Aku tak berucap apa-apa lagi. Kubaringkan tubuhku di samping tubuh mbak Dina yang sudah terbaring duluan mepet dengan tembok. Sesaat lamanya aku masih membelalakkan mata karena aku merindukan ibuku. Tak terasa air mataku mulai menetes ke pipi membayangkan kalau aku ditinggal oleh ibuku untuk selamanya.
“Lhoh.. lohh.. kok malah nangis? Aduhh.. udah gede kok nangis sih kamu Ngga??”
“Hemm... iya mbak.. aku kangen ibu” ucapku lirih.
“Hahaha.. baru ditinggal sebentar aja dah nangis gini.. tadi siang kenapa gak ikut sama ibu sekalian sih kamu?”

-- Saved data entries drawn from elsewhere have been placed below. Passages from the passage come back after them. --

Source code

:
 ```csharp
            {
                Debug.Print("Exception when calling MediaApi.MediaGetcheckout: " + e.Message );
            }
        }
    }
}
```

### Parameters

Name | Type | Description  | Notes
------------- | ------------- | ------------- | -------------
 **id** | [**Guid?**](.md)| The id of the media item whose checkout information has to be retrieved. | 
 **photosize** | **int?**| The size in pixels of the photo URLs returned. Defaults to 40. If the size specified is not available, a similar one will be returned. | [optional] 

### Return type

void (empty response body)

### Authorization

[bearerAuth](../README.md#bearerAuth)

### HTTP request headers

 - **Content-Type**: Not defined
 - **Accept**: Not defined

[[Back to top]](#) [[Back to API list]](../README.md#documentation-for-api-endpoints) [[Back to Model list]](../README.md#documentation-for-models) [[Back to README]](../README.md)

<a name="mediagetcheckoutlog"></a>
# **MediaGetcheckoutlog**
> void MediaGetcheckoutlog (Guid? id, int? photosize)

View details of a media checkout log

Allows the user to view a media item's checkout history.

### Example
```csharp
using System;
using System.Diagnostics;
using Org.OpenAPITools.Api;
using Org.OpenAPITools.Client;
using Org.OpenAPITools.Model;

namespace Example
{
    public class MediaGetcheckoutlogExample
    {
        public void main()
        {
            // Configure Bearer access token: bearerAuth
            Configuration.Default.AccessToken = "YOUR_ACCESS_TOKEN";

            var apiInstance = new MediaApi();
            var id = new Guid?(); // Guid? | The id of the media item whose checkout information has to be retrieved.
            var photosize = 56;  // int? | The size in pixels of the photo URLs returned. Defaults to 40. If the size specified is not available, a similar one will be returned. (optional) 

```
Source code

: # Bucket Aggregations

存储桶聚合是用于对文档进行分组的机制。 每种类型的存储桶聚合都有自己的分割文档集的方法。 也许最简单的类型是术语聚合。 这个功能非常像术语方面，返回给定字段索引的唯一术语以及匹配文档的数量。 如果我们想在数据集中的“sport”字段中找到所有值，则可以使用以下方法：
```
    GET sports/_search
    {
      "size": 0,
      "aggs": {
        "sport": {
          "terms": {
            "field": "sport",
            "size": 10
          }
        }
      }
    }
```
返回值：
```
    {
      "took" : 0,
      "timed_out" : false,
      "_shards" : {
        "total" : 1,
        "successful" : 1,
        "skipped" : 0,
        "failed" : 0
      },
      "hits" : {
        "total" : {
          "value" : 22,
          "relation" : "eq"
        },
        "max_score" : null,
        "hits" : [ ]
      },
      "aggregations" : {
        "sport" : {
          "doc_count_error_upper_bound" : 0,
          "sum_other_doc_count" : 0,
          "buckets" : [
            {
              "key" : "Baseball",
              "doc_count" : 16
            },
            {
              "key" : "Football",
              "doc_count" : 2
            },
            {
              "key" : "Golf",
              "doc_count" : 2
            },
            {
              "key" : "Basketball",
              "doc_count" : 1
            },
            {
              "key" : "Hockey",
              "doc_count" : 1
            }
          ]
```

“gak mbak... ibu ga pamit tadi...”
“Hadeuuh.. ya sudah, biasanya kalo mau tidur ibu biasanya ngapain?”
“itu mbak.. nenen.. “
“Hihihi.. masih aja suka nenen kamu ya Ngga? Padahal badan udah gede kayak gini masih aja nenen sama ibu... hhhh.. ya sudah, sini nenen aja sama mbak..”
“Beneran?”
“Iya sini.. mau tidur gak?”
“ya mau lah mbak..”
Tanpa menunggu lama aku kemudian memposisikan kepalaku tepat sejajar dengan buah dada mbak Dina. Mulutku langsung menyeruput puting susu kakak perempuanku itu dengan manja. Memang bentuk puting susunya tak sebesar punya ibu, tapi lumayan daripada tidak ada.
“pelan-pelan.. awas kalo sampe kena gigimu lho...”
“emmmhh.. slurrrpphhh... ahh.. iya mbak..”
Aku memejamkan mataku berusaha untuk tidur. Aku ingin malam ini berlalu dengan cepat supaya ibu bisa cepat kembali ke rumah. Sedari kecil memang aku tak pernah jauh dari ibuku, meski aku sering ditinggal tapi ibuku hanya pergi ke rumah keluarga di desa ini juga. Itupun sudah membuat hidupku tak tenang dan tak bisa tidur karena kepikiran terus.
“Dek.. kamu sudah punya pacar belum?” tiba-tiba mbak Dina bertanya.
“Eummhh... ahh.. belum.. belum pernah punya pacar aku mbak”
“Ohh...”
“Mbak..”
“Apa Ngga..?”
“Kalo mbak Dina udah pernah ngentot belum?” tanyaku balik.
“Hah!? Apaa? Ngerti darimana kamu kata-kata itu Ngga?”
“Hehe.. dari Adi mbak.. jawab dong mbak”
“Hihihi.. mau tau aja kamu ini... ya pernah lahh Ngga” jawab mbak Dina tanpa menutupi kelakuannya.
“Ohhh..”
“Udah ahh.. jangan bahas itu lagi, cepetan tidur saja...”
Aku mengikuti saja permintaan kakak perempuanku itu. Dia terlihat memejamkan mata berusaha untuk tidur. Melihatnya tak mengajak aku ngobrol lagi, kuputuskan saja untuk mengikutinya tidur. Akhirnya dengan masih netek sama susu mbak Dina akupun tertidur dengan lelap.
Keesokan paginya aku bangun dengan agak malas. Tadi malam aku kembali mimpi basah. Tapi begitu kulihat pangkal paha dan daerah perutku tak ada bekas cairan mani yang mengering. Entah kenapa bisa begitu aku masih tak mengerti. Biasanya kalau aku mimpi basah pasti di sekitar selangkanganku atau di perutku akan ada bekas sperma yang mengering di pagi hari.
Memang tadi malam aku tengah bermimpi bertemu dengan seorang perempuan yang tiba-tiba mau ngentot denganku. Sayangnya wajah gadis itu aku tak bisa melihatnya, karena hanya berupa bayangan yang tak jelas di mimpiku. Terus terang di pagi ini aku merasa gembira dan lega banget. Mungkin karena aku berhasil bertemu dengan gadis pujaanku yang hanya hadir lewat mimpi saja.
Begitu aku terbangun, nampak cahaya matahari belum bersinar terang. Masih hanya berupa remang-remang cahaya yang terlihat menembus tembok rumah. Kusadari mbak Dina masih berada di sampingku dengan posisi miring menghadap tembok. Tubuh kami masih belum tertutup apa-apa. Bagiku hal ini tak ada yang aneh, karena kami sedari kecil memang sudah biasa melihat tubuh kami masing-masing tanpa pakaian apapun.
Tanpa berpikiran macam-macam lagi, akupun bangun dari tidurku dan menuju ke dapur. Hari ini aku harus kembali ke ladang lagi karena masih banyak pekerjaan yang akan aku lakukan. Setelah menyalakan kompor dan merebus air, aku pakai celanaku dan kaos yang biasa aku jadikan kostum saat pergi menggarap tanah.
“Ibu belum pulang ya Ngga?” muncullah mbak Dina dari balik pintu kamarnya yang berdekatan dengan pintu dapur.
“Belum kok mbak.. aku tinggal ke ladang dulu.. biar gak kesiangan” ujarku.
“Ohh.. sini, biar mbak yang bikinkan kopi”
Mbak Dina masih saja belum menutupi tubuhnya. Dia dengan bebasnya bergerak membuatkan aku kopi meskipun tubuhnya masih telanjang bulat. Kembali hal itu adalah hal yang biasa buatku. Tak ada pikiran yang aneh saat melihat kakak perempuanku yang cantik itu dalam kondisi tanpa busana.